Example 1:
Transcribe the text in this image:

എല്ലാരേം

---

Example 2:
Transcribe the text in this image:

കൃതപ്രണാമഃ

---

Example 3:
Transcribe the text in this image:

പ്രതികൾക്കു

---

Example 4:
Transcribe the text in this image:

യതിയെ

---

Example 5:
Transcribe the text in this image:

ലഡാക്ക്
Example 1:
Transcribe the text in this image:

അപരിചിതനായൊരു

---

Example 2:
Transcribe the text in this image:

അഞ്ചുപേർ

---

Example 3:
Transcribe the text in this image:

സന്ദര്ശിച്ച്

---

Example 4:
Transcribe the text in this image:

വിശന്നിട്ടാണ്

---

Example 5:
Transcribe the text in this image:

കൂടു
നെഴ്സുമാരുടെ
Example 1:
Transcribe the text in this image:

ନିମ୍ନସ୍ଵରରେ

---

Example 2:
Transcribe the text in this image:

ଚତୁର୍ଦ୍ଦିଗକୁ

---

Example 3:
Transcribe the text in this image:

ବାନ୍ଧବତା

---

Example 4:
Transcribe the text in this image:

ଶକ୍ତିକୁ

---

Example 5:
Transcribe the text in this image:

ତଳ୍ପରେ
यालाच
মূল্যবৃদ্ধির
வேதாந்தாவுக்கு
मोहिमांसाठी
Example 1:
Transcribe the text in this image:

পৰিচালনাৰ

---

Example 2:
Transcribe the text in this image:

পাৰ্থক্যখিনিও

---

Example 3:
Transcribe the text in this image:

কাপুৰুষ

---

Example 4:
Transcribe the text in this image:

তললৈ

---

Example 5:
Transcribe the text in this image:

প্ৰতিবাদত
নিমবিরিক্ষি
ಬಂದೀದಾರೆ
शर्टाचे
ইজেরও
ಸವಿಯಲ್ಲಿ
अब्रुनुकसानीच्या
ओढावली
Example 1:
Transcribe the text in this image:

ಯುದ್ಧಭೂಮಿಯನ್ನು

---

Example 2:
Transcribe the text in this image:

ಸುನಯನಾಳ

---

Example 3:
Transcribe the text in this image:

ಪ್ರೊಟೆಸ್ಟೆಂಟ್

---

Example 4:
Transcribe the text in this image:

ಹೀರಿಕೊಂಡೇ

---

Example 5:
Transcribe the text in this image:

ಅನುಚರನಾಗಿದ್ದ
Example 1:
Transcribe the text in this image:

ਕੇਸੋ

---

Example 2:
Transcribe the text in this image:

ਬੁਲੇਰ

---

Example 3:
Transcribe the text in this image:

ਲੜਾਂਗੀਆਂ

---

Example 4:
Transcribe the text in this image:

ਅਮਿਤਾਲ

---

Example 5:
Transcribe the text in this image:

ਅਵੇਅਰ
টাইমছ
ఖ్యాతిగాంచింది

### YOUR ASSIGNMENT
The whole listing above needs to be transcribed exactly.

### RESULT FOR THIS TASK
Example 1:
Transcribe the text in this image:

എല്ലാരേം

---

Example 2:
Transcribe the text in this image:

കൃതപ്രണാമഃ

---

Example 3:
Transcribe the text in this image:

പ്രതികൾക്കു

---

Example 4:
Transcribe the text in this image:

യതിയെ

---

Example 5:
Transcribe the text in this image:

ലഡാക്ക്
Example 1:
Transcribe the text in this image:

അപരിചിതനായൊരു

---

Example 2:
Transcribe the text in this image:

അഞ്ചുപേർ

---

Example 3:
Transcribe the text in this image:

സന്ദര്ശിച്ച്

---

Example 4:
Transcribe the text in this image:

വിശന്നിട്ടാണ്

---

Example 5:
Transcribe the text in this image:

കൂടു
നെഴ്സുമാരുടെ
Example 1:
Transcribe the text in this image:

ନିମ୍ନସ୍ଵରରେ

---

Example 2:
Transcribe the text in this image:

ଚତୁର୍ଦ୍ଦିଗକୁ

---

Example 3:
Transcribe the text in this image:

ବାନ୍ଧବତା

---

Example 4:
Transcribe the text in this image:

ଶକ୍ତିକୁ

---

Example 5:
Transcribe the text in this image:

ତଳ୍ପରେ
यालाच
মূল্যবৃদ্ধির
வேதாந்தாவுக்கு
मोहिमांसाठी
Example 1:
Transcribe the text in this image:

পৰিচালনাৰ

---

Example 2:
Transcribe the text in this image:

পাৰ্থক্যখিনিও

---

Example 3:
Transcribe the text in this image:

কাপুৰুষ

---

Example 4:
Transcribe the text in this image:

তললৈ

---

Example 5:
Transcribe the text in this image:

প্ৰতিবাদত
নিমবিরিক্ষি
ಬಂದೀದಾರೆ
शर्टाचे
ইজেরও
ಸವಿಯಲ್ಲಿ
अब्रुनुकसानीच्या
ओढावली
Example 1:
Transcribe the text in this image:

ಯುದ್ಧಭೂಮಿಯನ್ನು

---

Example 2:
Transcribe the text in this image:

ಸುನಯನಾಳ

---

Example 3:
Transcribe the text in this image:

ಪ್ರೊಟೆಸ್ಟೆಂಟ್

---

Example 4:
Transcribe the text in this image:

ಹೀರಿಕೊಂಡೇ

---

Example 5:
Transcribe the text in this image:

ಅನುಚರನಾಗಿದ್ದ
Example 1:
Transcribe the text in this image:

ਕੇਸੋ

---

Example 2:
Transcribe the text in this image:

ਬੁਲੇਰ

---

Example 3:
Transcribe the text in this image:

ਲੜਾਂਗੀਆਂ

---

Example 4:
Transcribe the text in this image:

ਅਮਿਤਾਲ

---

Example 5:
Transcribe the text in this image:

ਅਵੇਅਰ
টাইমছ
ఖ్యాతిగాంచింది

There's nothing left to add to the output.